John Washington Baird

Personal information
- Born: February 22, 1852
- Died: 1923 (aged 70–71)

Chess career
- Country: United States
- Title: Master

= John Washington Baird =

American chess player (1852–1923)

John Washington Baird (February 22, 1852 – 1923) was a minor American chess master, who played in a number of American and international chess tournaments between 1880 and 1906. He was the brother of David Graham Baird, who was also an American chess master.

A writer in the New York Times, describing the players in the Sixth American Chess Congress (1889), portrayed Baird and his brother as follows:
Of the Baird brothers, David G. is the better player by far. He plays with characteristic Scotch carefulness, for he is of Scotch descent. Of medium height, he is inclined to stoutness, and is of light complexion. His brother John W. is very thin, although he looks like his brother in the face. He was one of the slowest players in the tournament.

The date and place of Baird's death are unknown.

==Chess career==

Baird played in a number of American and international chess tournaments between 1880 and 1906. He scored 9/13, finished tied for 4th-5th place, in the Minor Section of the Fifth American Chess Congress. He finished 4th in the Fifth Manhattan Chess Club championship (1883). Baird finished 3rd with 6.15/12 in the Eighth Manhattan Chess Club championship (1883).

At the Sixth American Chess Congress at New York 1889, a double round robin that was one of the longest tournaments in history, Baird scored 7/38, finishing 19th out of 20 players. Baird's brother David Graham Baird scored 16/38, finishing 14th; Mikhail Chigorin and Max Weiss tied for first with 29 points, edging out Isidor Gunsberg (28.5).
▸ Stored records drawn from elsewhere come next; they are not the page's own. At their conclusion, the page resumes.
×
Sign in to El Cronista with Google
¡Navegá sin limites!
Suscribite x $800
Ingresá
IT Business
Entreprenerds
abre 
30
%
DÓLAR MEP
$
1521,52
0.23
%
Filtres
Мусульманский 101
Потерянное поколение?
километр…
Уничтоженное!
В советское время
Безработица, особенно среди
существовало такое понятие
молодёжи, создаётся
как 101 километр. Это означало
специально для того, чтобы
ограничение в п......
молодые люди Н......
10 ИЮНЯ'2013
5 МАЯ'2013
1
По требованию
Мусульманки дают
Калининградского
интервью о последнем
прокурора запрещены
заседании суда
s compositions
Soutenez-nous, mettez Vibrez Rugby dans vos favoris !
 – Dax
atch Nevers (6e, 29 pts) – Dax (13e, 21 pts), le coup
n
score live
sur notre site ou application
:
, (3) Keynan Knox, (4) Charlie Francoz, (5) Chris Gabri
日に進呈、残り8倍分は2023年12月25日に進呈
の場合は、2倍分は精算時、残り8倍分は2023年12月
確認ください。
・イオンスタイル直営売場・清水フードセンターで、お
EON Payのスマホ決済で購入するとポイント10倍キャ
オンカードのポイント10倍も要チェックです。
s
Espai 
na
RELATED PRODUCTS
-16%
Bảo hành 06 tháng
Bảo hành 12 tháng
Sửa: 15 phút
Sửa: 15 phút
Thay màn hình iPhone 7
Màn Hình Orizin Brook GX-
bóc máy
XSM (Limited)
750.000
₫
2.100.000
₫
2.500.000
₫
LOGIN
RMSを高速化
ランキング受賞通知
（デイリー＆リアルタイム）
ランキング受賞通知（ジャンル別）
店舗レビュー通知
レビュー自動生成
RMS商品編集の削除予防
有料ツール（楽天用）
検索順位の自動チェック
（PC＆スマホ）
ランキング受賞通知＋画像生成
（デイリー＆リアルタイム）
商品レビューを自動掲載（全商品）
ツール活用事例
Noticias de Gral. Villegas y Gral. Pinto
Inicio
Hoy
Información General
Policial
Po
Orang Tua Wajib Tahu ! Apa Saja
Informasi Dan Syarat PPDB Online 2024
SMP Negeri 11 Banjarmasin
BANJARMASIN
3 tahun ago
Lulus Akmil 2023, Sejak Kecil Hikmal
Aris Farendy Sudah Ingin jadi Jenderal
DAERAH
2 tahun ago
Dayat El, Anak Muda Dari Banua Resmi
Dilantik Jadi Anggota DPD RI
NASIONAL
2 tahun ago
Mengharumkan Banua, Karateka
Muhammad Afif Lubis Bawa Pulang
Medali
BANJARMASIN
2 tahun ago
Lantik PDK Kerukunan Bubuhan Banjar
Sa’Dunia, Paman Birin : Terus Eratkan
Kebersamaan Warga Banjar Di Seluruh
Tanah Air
Baird played in the 1892 Hauptturnier in Dresden, scoring 4/6 (2nd-3rd place of 7 players) and qualifying for the final, where he scored 4/8, finishing tied 4th-6th of 9 players. At a strong tournament at New York 1893, Baird finished with 4.5/9 (a half point more than his brother), tying for 5th-6th. Harry Nelson Pillsbury won with 7/9.) Baird played in the very strong Meisterturnier (Master Tournament) at Leipzig 1894, scoring a respectable 7.5/17 (12th place out of 18 players); Siegbert Tarrasch won. Baird also competed in international tournaments at Barmen 1905 and Nuremberg 1906.